◆ **WORK ORDER**:
Please copy the lines below, exactly as they are, from the one with "index tip: (467, 298)" through the one with "index tip: (377, 176)", and leave out the pictures.

◆ **GIVEN DATA**:
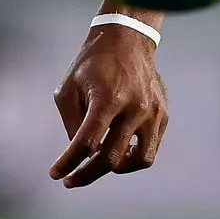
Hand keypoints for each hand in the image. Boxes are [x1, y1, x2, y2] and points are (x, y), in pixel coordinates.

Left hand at [49, 22, 167, 187]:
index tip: (56, 174)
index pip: (87, 142)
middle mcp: (134, 108)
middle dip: (87, 174)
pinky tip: (118, 151)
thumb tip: (79, 152)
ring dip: (116, 168)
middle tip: (72, 179)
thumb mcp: (68, 87)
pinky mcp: (163, 115)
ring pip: (138, 161)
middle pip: (111, 159)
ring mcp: (153, 113)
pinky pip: (150, 148)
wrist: (127, 40)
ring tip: (99, 164)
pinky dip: (133, 156)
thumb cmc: (92, 62)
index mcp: (108, 98)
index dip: (69, 163)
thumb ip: (72, 122)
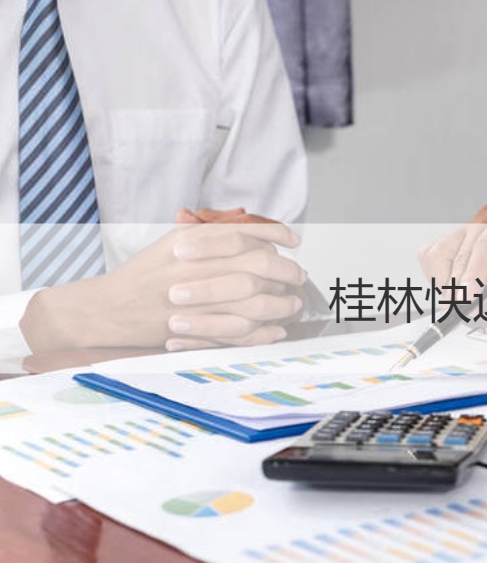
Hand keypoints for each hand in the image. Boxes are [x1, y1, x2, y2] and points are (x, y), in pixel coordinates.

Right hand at [21, 214, 305, 352]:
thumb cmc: (146, 274)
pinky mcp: (196, 329)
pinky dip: (264, 332)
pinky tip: (277, 329)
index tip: (294, 241)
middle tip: (300, 276)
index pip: (246, 234)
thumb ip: (213, 234)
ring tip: (292, 304)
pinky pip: (242, 332)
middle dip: (287, 272)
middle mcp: (196, 268)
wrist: (109, 309)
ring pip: (255, 301)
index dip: (276, 236)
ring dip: (281, 304)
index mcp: (191, 242)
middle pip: (258, 267)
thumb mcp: (174, 241)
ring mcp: (197, 301)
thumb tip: (257, 230)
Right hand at [418, 202, 486, 298]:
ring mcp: (470, 228)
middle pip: (460, 254)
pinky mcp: (459, 241)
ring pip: (439, 254)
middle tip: (468, 315)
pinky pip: (434, 256)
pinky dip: (439, 277)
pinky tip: (459, 290)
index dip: (474, 274)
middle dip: (460, 289)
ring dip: (446, 284)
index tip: (467, 298)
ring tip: (465, 305)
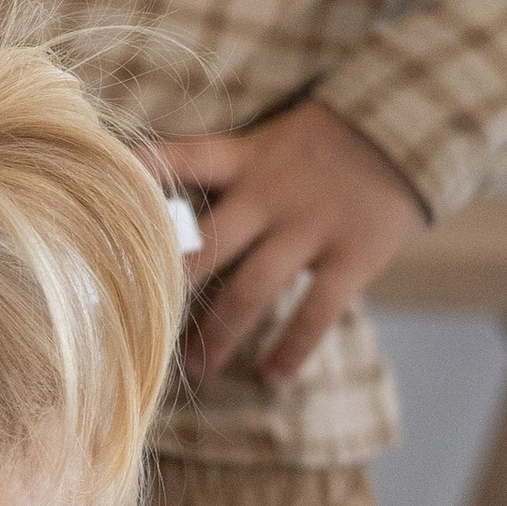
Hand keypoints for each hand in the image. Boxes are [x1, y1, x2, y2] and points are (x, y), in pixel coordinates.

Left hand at [158, 99, 427, 386]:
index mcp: (244, 158)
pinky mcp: (352, 255)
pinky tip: (269, 377)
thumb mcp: (270, 139)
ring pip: (252, 290)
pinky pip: (315, 312)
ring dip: (219, 335)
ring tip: (194, 370)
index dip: (136, 180)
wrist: (411, 128)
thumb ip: (226, 172)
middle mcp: (269, 194)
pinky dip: (291, 349)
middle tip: (133, 326)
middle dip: (167, 288)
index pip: (177, 161)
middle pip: (204, 245)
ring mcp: (311, 227)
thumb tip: (160, 206)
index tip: (95, 210)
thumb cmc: (326, 142)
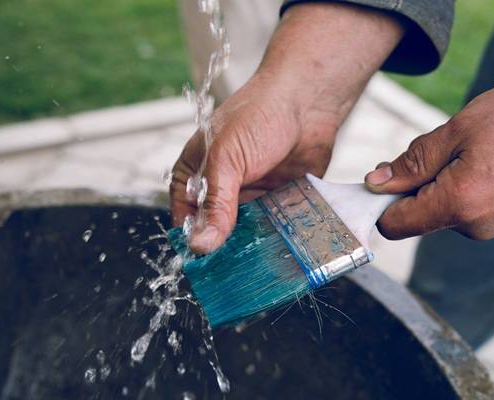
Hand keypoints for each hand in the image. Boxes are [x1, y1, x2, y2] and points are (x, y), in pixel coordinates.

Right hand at [170, 72, 339, 251]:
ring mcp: (252, 197)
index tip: (205, 267)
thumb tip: (201, 244)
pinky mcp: (279, 202)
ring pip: (247, 236)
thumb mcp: (227, 158)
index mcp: (196, 175)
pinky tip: (284, 253)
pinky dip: (278, 240)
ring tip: (262, 269)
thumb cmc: (258, 114)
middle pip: (217, 233)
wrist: (307, 100)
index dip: (194, 241)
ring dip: (254, 249)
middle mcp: (222, 190)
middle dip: (226, 251)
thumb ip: (217, 202)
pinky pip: (275, 229)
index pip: (185, 218)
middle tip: (236, 274)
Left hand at [365, 80, 493, 239]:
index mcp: (458, 204)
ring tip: (476, 147)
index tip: (377, 176)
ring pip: (442, 208)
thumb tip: (377, 182)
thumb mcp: (460, 128)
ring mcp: (492, 227)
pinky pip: (466, 208)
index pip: (395, 224)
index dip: (378, 202)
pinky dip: (463, 185)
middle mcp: (473, 227)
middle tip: (443, 144)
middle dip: (415, 183)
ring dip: (442, 180)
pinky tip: (489, 158)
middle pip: (418, 215)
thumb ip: (414, 161)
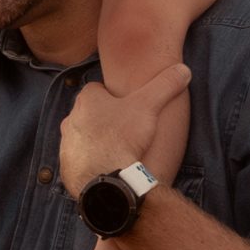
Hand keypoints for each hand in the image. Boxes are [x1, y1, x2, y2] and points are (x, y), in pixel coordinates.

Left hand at [57, 62, 191, 195]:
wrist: (106, 180)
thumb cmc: (124, 138)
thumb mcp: (149, 106)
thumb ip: (165, 85)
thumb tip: (183, 70)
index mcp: (87, 99)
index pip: (98, 89)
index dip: (114, 97)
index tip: (128, 107)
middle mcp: (71, 118)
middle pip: (90, 113)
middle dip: (104, 119)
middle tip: (125, 129)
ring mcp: (66, 144)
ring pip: (84, 137)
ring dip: (97, 141)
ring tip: (118, 150)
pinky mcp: (67, 166)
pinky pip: (80, 160)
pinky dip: (91, 163)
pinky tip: (107, 168)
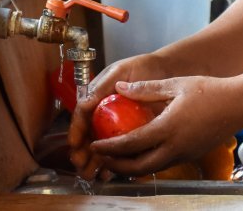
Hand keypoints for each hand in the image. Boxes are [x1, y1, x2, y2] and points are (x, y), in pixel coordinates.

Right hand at [68, 53, 168, 179]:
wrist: (168, 70)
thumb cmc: (142, 67)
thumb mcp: (121, 71)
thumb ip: (102, 86)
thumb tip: (85, 102)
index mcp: (98, 97)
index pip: (82, 116)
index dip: (76, 130)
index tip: (74, 144)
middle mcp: (105, 113)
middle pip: (89, 135)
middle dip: (82, 152)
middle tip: (80, 164)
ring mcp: (118, 125)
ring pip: (102, 146)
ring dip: (94, 161)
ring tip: (90, 174)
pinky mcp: (133, 133)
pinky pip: (121, 150)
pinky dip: (114, 162)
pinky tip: (109, 173)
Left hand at [90, 75, 241, 176]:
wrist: (239, 104)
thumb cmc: (210, 90)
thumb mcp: (175, 85)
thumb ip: (146, 89)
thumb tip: (120, 87)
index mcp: (168, 128)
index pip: (130, 144)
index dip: (109, 147)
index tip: (95, 144)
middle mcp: (174, 147)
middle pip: (137, 166)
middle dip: (115, 165)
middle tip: (101, 157)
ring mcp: (183, 155)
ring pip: (150, 169)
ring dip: (130, 166)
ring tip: (117, 158)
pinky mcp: (190, 156)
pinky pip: (163, 164)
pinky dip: (147, 163)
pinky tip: (141, 152)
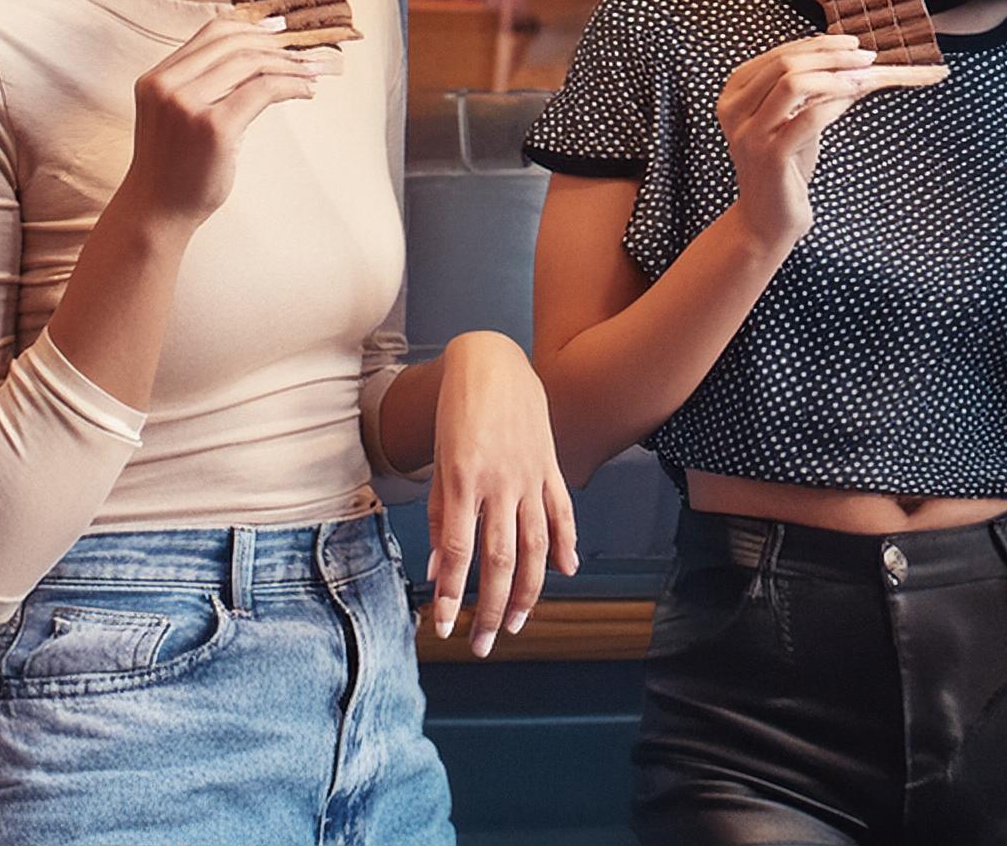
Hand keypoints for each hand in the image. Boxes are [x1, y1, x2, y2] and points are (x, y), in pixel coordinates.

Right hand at [121, 15, 321, 226]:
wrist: (155, 210)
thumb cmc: (172, 166)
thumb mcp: (176, 114)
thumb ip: (201, 85)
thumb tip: (255, 57)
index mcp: (156, 78)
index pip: (210, 33)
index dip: (249, 26)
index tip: (278, 30)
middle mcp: (168, 85)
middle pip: (233, 44)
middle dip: (275, 44)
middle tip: (303, 52)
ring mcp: (189, 105)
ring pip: (250, 63)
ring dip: (289, 63)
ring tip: (312, 70)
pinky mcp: (215, 127)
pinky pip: (263, 90)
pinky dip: (291, 85)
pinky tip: (306, 90)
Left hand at [424, 332, 579, 657]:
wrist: (492, 362)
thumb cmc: (456, 411)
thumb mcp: (440, 460)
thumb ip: (442, 516)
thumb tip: (440, 569)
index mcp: (464, 479)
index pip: (460, 552)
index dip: (453, 595)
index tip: (443, 627)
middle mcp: (500, 481)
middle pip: (499, 559)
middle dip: (489, 608)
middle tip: (482, 644)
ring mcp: (530, 475)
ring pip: (535, 545)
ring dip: (526, 590)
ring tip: (515, 623)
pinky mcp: (550, 466)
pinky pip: (562, 511)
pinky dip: (567, 543)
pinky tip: (566, 571)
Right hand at [717, 35, 946, 248]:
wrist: (767, 220)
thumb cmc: (785, 166)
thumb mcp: (794, 119)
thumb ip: (811, 90)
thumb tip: (851, 59)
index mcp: (735, 94)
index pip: (778, 53)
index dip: (818, 44)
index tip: (852, 44)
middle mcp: (734, 110)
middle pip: (785, 63)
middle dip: (831, 55)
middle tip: (866, 56)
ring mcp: (749, 134)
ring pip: (793, 83)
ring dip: (835, 75)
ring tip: (864, 76)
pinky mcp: (769, 156)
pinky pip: (808, 118)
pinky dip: (836, 103)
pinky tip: (855, 100)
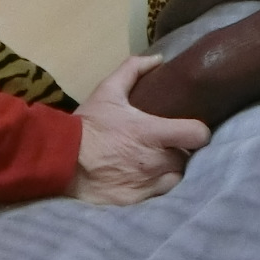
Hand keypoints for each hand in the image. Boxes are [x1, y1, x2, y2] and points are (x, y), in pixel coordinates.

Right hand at [65, 55, 210, 204]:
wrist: (61, 159)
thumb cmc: (88, 124)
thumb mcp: (108, 91)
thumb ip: (133, 69)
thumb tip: (158, 59)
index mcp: (153, 133)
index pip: (197, 135)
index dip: (199, 132)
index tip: (192, 130)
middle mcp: (155, 160)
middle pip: (187, 157)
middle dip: (179, 150)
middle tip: (166, 144)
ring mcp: (147, 183)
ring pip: (175, 177)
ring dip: (169, 169)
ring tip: (157, 162)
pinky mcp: (137, 200)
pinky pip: (159, 194)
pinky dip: (156, 186)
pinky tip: (144, 177)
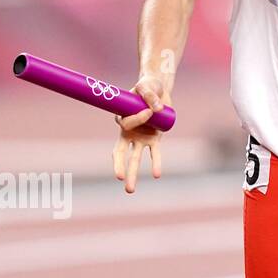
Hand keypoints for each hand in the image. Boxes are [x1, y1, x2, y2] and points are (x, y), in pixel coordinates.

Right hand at [112, 75, 168, 193]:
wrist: (158, 90)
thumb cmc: (147, 87)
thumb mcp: (146, 86)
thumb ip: (150, 96)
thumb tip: (157, 109)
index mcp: (121, 119)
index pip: (126, 125)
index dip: (138, 119)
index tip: (149, 109)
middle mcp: (128, 132)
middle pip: (120, 152)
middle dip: (119, 166)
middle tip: (119, 178)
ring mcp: (140, 138)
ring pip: (135, 158)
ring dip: (133, 173)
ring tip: (130, 190)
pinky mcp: (154, 139)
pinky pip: (154, 154)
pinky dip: (155, 163)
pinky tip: (156, 175)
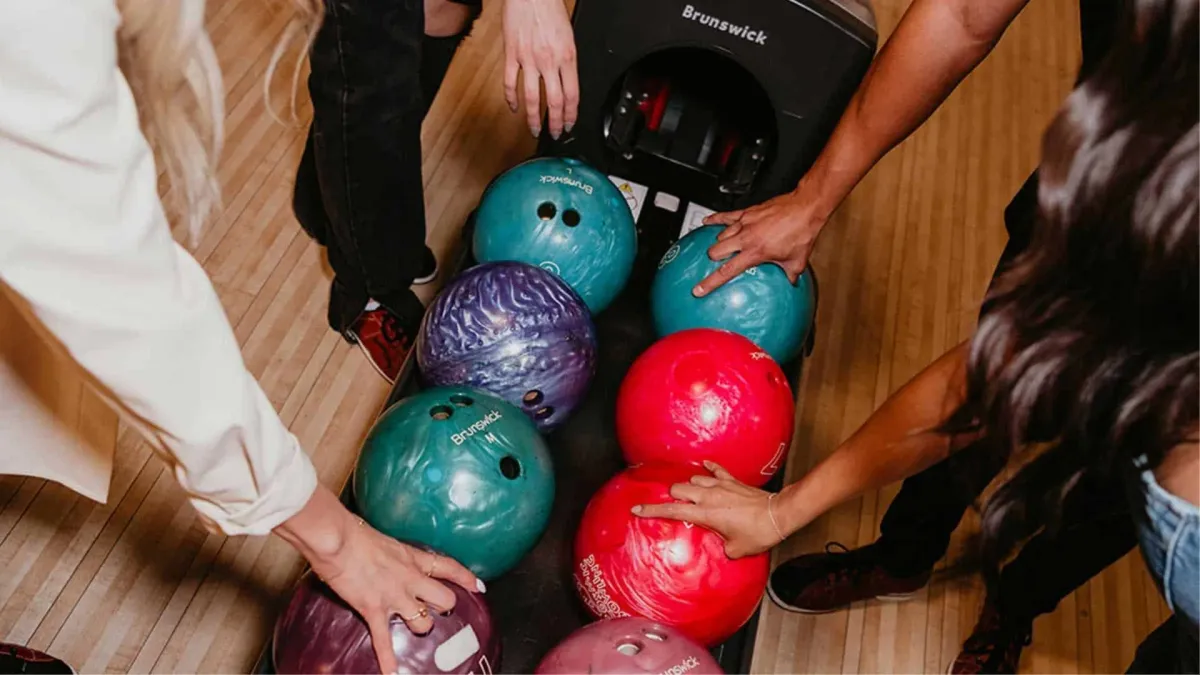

◆ **ANSWER TO THIS TASK**:
index tip: (467, 298)
ring tip: (465, 305)
Hand keypoints for each hand in the image. Boxes are [x1, y1, x2, y2] and points are (x, y), in pixel coordinates.

Left hand at [158, 99, 427, 386]:
index mcp: (244, 158)
pinky mcp: (352, 255)
pinky tip: (269, 377)
thumb mcp: (270, 139)
ring pip: (252, 290)
pinky pip: (315, 312)
ring dip: (219, 335)
ring tip: (194, 370)
index dip: (136, 180)
wrist: (411, 128)
thumb ip: (226, 172)
middle mcp: (269, 194)
pinky dip: (291, 349)
middle tip: (133, 326)
middle dip: (167, 288)
index pip: (177, 161)
middle pip: (204, 245)
ring mcp: (311, 227)
thumb tip: (160, 206)
index tip: (95, 210)
thumb cmc: (326, 142)
Hand keypoints for each hand in the image. Boxes are [x1, y1, x2, y2] and points are (x, y), in pixel coordinates.

Right hand at [170, 72, 339, 251]:
ring mcp: (252, 197)
index tip: (205, 267)
thumb tip: (201, 244)
pinky mcp: (279, 202)
ring pip: (247, 236)
thumb mcp: (227, 158)
index mcp: (196, 175)
pinky tip: (284, 253)
pinky dip: (278, 240)
ring tip: (262, 269)
thumb cmc: (258, 114)
middle pip: (217, 233)
wrist: (307, 100)
index dip: (194, 241)
ring dip: (254, 249)
middle mcp: (222, 190)
middle dip: (226, 251)
thumb ip: (217, 202)
pinky pip: (275, 229)
index pip: (185, 218)
middle tip: (236, 274)
Left hand at [365, 80, 493, 239]:
index mcp: (458, 204)
ring tip: (476, 147)
index tip: (377, 176)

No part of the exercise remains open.